Mark Tompkins s’empare d’une forme de divertissement très populaire aux Etats-Unis du 19ème siècle, le minstrel show, et nous livre une pièce résolument actuelle qui affronte les stéréotypes en tous genres.
Dans un décor qui joue sur les codes du théâtre de fortune, BLACK‘N’BLUES enchaîne avec une énergie folle des tableaux qui mettent en œuvre des travestissements, parades, batailles de danse et joutes orales placés sous le signe du blackface – la farce des Blancs grimés en Noirs imitant des Noirs qui singent des Blancs.

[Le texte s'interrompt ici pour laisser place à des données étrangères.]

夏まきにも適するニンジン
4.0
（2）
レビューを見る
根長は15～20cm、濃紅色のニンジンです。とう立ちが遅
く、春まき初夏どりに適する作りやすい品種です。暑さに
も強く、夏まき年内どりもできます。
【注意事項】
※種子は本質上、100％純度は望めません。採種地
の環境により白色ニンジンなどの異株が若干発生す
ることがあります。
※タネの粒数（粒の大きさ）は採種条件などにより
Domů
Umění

Mark Tompkins interroge le minstrel show en tant que renversement infini des signes de l’identité et du pouvoir. L’exploit du chorégraphe tient du tour de force : plus de 200 ans d’histoire sont évoqués dans un mixe étonnant : vaudeville et burlesque, gospel et stand up comedy, blues et rap. Une certaine chronologie est toujours ponctuée par l’irruption de références au présent qui inscrit la représentation dans une terrible actualité. Les numéros d’entertainment arrachent les ovations du public qui rigole, chantonne et applaudit à chaque fois. L’écriture de Tompkins est magistralement orchestrée, il a le sens du rythme et distille par petites touches un esprit grave et sérieux, culminant au moment d’un blues à couper le souffle.

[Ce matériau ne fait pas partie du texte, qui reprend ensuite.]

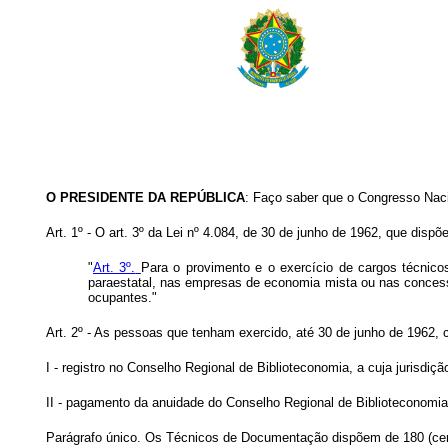
O
PRESIDENTE DA REPÚBLICA
: Faço saber que o Congresso Naci
Art. 1º - O art. 3º da Lei nº 4.084, de 30 de junho de 1962, que dispõ
"
Art. 3º.
Para o provimento e o exercício de cargos técnicos
paraestatal, nas empresas de economia mista ou nas concessio
ocupantes."
Art. 2º - As pessoas que tenham exercido, até 30 de junho de 1962, 
I - registro no Conselho Regional de Biblioteconomia, a cuja jurisdiçã
II - pagamento da anuidade do Conselho Regional de Biblioteconomia
Parágrafo único. Os Técnicos de Documentação dispõem de 180 (cento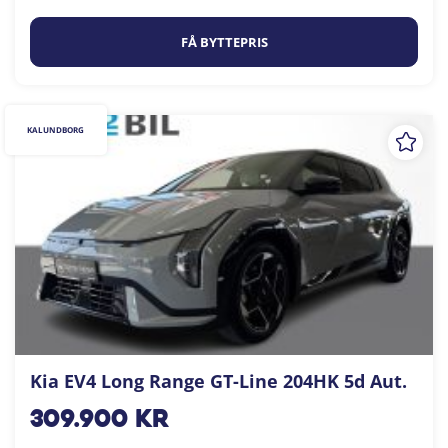
FÅ BYTTEPRIS
KALUNDBORG
Kia EV4 Long Range GT-Line 204HK 5d Aut.
309.900
kr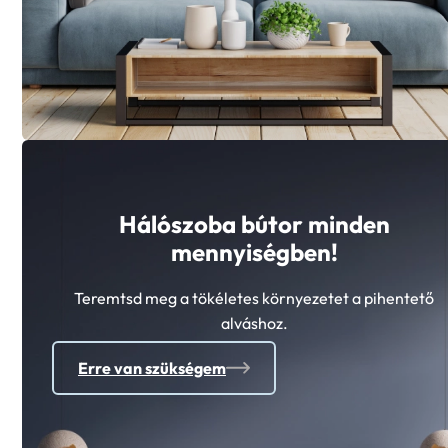
Hálószoba bútor minden
mennyiségben!
Teremtsd meg a tökéletes környezetet a pihentető
alváshoz.
Erre van szükségem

Ses interprètes sont des performeuses accomplies : elles chantent, ont une présence scénique électrisante et surtout, elles ont la capacité de changer de registre avec une facilité et un naturel rafraîchissants. Les rôles tournent sans cesse : dandy coons – membres du club privé des poulettes, big Mamas en proie à la ferveur néo- protestante et sujettes des manifestations du Saint Esprit, stars de la Motown ou encore rappeuses de cité. Leur performance délurée parachève le brouillage des pistes car le but de Mark Tompkins est justement de passer en revue tous les clichés raciaux de la société occidentale et de faire vaciller les notions de race, de classe et de genre.

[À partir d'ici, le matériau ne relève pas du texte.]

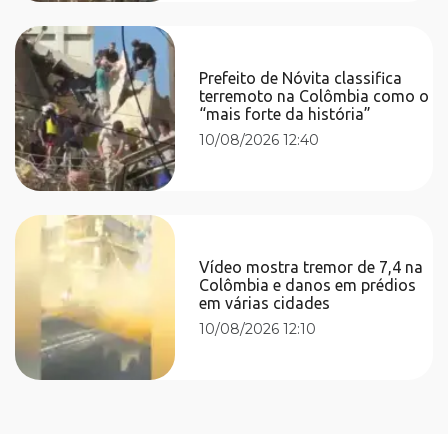
Prefeito de Nóvita classifica
terremoto na Colômbia como o
“mais forte da história”
10/08/2026 12:40
Vídeo mostra tremor de 7,4 na
Colômbia e danos em prédios
em várias cidades
10/08/2026 12:10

Le ton est donné d’entrée de jeu, par une intelligente mise en abîme, dans l’épisode de l’audition pour la pièce : on n’est jamais à l’abri des stéréotypes et préjugés. Les masques sont multiples et les apparences trompeuses : l’amphitryon qui prétend être Mark Tompkins est trahi par le fait qu’il ne porte pas au moins une chaussette rouge ! Le chorégraphe emploie une pluralité de voix qui décline son humour défrisant, plus que nécessaire dans le contexte des crispations identitaires du moment.